By LARRY M. JONES
I had never really considered this possibility, but every one of the Three Little Pigs was almost certainly a guy. I know that assumption is not particularly popular from an equal opportunity standpoint, but the fact is fairly certain. How do I know? They all three had hair on their chinny chin chins.
One physical trait that generally separates the sexes is the fact that only men grow facial hair. A hormone imbalance in a few older women may create such a tendency, but by and large, it is the male who sports the mustache.
I’m sure that since the time of the caveman, man has dealt with this big hairy deal with a multitude of techniques. I suspect that cavemen didn’t really fuss too much with their grooming standards, but as time and technology advanced, facial hair or lack thereof became a fashion statement.

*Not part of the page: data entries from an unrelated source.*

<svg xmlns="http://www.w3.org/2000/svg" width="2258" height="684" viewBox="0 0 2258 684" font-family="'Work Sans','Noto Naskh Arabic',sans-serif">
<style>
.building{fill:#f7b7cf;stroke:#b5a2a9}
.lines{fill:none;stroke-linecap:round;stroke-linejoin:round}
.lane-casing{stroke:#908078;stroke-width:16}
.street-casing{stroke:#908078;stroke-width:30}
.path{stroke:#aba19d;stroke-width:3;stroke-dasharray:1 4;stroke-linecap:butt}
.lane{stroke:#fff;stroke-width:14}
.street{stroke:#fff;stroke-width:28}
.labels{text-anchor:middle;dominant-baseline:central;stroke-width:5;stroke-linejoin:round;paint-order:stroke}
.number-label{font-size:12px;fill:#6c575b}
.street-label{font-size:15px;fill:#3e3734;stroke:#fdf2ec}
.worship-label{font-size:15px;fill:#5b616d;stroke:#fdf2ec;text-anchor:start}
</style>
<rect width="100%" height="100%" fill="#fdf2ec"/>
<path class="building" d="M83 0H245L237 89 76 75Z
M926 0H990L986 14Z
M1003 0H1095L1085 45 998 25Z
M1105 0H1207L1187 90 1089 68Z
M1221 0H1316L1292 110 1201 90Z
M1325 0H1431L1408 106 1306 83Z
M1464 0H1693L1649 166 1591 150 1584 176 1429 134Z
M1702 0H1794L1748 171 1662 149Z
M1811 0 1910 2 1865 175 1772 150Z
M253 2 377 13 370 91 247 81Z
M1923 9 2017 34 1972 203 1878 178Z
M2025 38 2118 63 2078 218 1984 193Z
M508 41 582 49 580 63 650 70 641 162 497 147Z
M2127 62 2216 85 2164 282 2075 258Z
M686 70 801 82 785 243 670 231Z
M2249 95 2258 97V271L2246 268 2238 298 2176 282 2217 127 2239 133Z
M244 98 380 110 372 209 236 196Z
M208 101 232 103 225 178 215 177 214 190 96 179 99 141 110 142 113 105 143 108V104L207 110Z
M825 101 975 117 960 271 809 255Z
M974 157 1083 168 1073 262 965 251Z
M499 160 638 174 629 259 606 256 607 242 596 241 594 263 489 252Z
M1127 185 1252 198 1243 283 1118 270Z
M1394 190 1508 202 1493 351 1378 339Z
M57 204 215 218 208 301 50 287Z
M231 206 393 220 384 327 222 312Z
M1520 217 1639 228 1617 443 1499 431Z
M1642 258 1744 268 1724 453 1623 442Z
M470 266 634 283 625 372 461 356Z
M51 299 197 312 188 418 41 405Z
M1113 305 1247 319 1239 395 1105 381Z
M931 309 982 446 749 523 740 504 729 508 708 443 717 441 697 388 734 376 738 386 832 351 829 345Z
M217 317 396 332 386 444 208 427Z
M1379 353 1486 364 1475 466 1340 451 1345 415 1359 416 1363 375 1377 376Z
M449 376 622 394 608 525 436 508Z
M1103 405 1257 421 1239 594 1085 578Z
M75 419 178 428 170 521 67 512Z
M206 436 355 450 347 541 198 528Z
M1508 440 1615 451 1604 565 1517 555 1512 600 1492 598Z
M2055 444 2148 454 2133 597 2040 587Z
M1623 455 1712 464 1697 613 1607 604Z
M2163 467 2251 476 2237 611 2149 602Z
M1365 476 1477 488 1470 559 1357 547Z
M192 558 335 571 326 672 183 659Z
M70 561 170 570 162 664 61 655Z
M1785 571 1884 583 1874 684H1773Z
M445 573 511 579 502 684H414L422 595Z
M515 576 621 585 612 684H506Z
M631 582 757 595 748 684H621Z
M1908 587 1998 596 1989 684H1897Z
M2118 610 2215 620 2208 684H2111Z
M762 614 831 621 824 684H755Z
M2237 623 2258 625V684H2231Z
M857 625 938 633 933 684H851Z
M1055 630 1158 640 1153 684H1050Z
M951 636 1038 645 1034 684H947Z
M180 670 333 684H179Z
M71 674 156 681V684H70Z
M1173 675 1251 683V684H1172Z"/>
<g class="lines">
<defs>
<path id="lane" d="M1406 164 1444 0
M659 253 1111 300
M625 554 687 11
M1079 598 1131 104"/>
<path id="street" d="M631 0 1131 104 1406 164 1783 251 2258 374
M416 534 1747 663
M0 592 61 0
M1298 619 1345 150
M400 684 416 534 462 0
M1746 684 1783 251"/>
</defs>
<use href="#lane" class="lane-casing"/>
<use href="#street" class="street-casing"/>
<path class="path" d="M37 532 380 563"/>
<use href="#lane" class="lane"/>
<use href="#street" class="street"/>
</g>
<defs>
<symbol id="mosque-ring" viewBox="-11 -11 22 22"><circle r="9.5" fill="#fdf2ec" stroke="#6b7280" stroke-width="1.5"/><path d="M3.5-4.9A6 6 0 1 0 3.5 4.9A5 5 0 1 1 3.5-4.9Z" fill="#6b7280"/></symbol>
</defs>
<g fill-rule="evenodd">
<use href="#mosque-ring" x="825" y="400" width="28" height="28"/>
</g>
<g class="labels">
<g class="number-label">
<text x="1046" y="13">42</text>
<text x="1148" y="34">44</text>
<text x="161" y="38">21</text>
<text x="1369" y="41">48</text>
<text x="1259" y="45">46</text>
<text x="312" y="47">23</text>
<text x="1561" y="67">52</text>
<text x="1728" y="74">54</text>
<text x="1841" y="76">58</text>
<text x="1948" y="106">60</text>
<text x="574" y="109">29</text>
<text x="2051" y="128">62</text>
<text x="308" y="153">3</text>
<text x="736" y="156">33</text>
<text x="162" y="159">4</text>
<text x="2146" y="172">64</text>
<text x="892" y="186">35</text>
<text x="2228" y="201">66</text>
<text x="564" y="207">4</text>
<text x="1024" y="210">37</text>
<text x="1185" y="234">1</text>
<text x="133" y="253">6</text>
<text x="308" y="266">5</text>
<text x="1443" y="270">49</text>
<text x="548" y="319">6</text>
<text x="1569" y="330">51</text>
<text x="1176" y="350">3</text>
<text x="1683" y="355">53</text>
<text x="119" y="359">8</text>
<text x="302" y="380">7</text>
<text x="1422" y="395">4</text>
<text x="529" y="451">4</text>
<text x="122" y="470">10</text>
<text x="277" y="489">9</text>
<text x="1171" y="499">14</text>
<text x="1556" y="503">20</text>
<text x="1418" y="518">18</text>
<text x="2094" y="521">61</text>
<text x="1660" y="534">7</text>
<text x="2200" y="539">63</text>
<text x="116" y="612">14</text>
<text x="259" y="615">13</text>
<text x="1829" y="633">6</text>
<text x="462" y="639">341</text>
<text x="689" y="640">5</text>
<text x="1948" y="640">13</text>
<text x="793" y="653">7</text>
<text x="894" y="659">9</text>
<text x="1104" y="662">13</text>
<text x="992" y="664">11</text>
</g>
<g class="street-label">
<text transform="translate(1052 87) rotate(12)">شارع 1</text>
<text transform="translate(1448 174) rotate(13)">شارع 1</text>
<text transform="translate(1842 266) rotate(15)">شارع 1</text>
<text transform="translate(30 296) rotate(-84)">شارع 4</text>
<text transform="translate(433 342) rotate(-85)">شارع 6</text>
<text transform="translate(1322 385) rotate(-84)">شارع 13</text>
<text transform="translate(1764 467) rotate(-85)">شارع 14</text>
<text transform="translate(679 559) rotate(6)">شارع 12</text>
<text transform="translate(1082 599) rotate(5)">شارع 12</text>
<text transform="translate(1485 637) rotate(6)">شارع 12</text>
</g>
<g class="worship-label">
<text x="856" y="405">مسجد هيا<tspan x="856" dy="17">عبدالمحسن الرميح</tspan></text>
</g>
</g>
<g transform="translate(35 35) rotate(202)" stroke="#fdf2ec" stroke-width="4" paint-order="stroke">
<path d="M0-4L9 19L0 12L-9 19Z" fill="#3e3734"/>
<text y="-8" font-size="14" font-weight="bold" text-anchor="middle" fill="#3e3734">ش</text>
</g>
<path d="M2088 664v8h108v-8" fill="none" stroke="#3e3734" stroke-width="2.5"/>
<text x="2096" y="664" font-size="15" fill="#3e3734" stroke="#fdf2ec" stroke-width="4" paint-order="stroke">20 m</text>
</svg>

Among men, the amount of facial hair is determined to a large extent by race. European, near Easterners and Africans tend to have much more than Orientals and Native Americans. In any depiction of American Indians, either actual historical or in the movies, you never see the men sporting a mustache or beard. I’ve read that because of their genetic propensity for sparse facial hair, they merely plucked them out or cut them off with a broken piece of stone or shell. Orientals in early times are often shown with thin Fu Manchu type mustaches.
Early Europeans and early American settlers had the steel to make razors, knives and scissors to trim and groom facial hair, but many opted to grow full beards, probably out of convenience. Scraping whiskers off your face with a dull straight razor, using a pan of cold water and lye soap for lather, is not my recipe for waking up each morning. I’d rather wake up with hot coffee.